Wired And Wireless Communications Get Tech Advances

Credit: California Institute for Telecommunications and Information Technology

Credit: California Institute for Telecommunications and Information Technology

Three separate research projects could make life easier for both fixed-line and mobile Internet users. Qualcomm, Samsung and LG have unveiled work, covering fiber optic cables and rechargeable batteries.

The Qualcomm Institute, based at the University of California, San Diego, says it has found a way to dramatically increase the capabilities of fiber optic cables.

It aimed to tackle a problem with the use of signal repeaters, which extend the distance over which a fiber optic signal can run. The repeater turns the optical signal into an electronic one, then uses the information in the signal to create a new optical signal and pass it on. The big difficulty so far is that the process adds power to the signal which, beyond a certain threshold, distorts the signal too much to be useful.

A team led by Nikloa Alic (pictured, above right) tried to solve this by removing the need for the repeater. Normally that would fail past a certain distance because the signal would in this case be corrupted by crosstalk: interference between the hundreds of signals at different light frequencies in the cable.

The researchers say they’ve found a way to predict the effects of the crosstalk before it happens and then use this data to reverse the corruption at the receiving end with a “frequency comb.” In a paper published in Science they report successfully sending, receiving and deciphering data over 7,465 miles of optical cable without using repeaters.

Meanwhile phone companies are turning their attention to mobile device batteries. Samsung has used the now-common approach that if all else fails, try graphene. It says that it built a lithium-ion battery using a silicon anode with layers of graphene grown on top, improving both density and longevity.
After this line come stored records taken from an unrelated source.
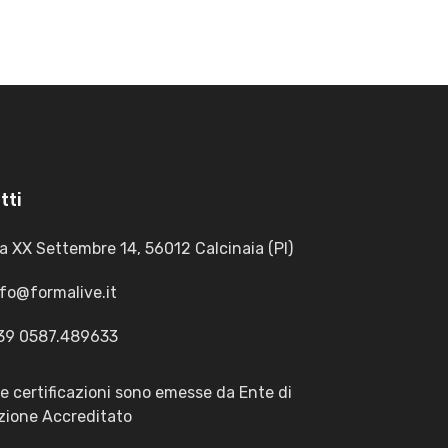
tti
a XX Settembre 14, 56012 Calcinaia (PI)
nfo@formalive.it
39 0587.489633
le certificazioni sono emesse da Ente di
ione Accreditato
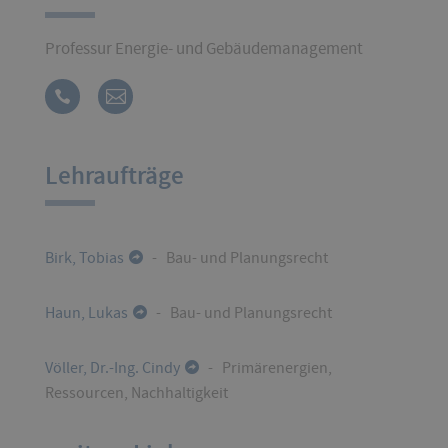
Professur Energie- und Gebäudemanagement
Lehraufträge
Birk, Tobias
- Bau- und Planungsrecht
Haun, Lukas
- Bau- und Planungsrecht
Völler, Dr.-Ing. Cindy
- Primärenergien,
Ressourcen, Nachhaltigkeit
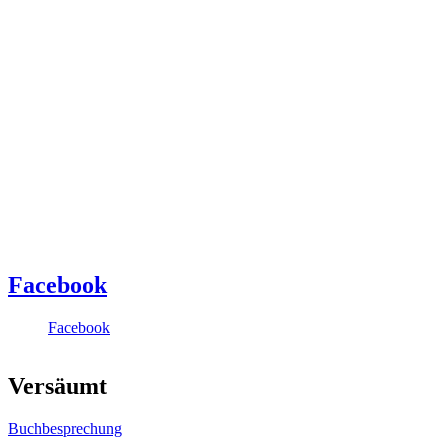
Facebook
Facebook
Versäumt
Buchbesprechung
Samsung says this created batteries with 1.5 to 1.8 times the density of current models which, as Endgadget notes, could be particularly useful with juice-hungry top-end phones that currently can’t make it through the day without a recharge.

LG’s offering is a little simpler though more mysterious. It’s come up with a hexagonal battery, which it says adds four hours’ battery life over a comparable rectangular model. Exactly why this would be the case isn’t clear and it sounds suspiciously like the move is being driven as much by a desire to target the smart-watch market as anything else.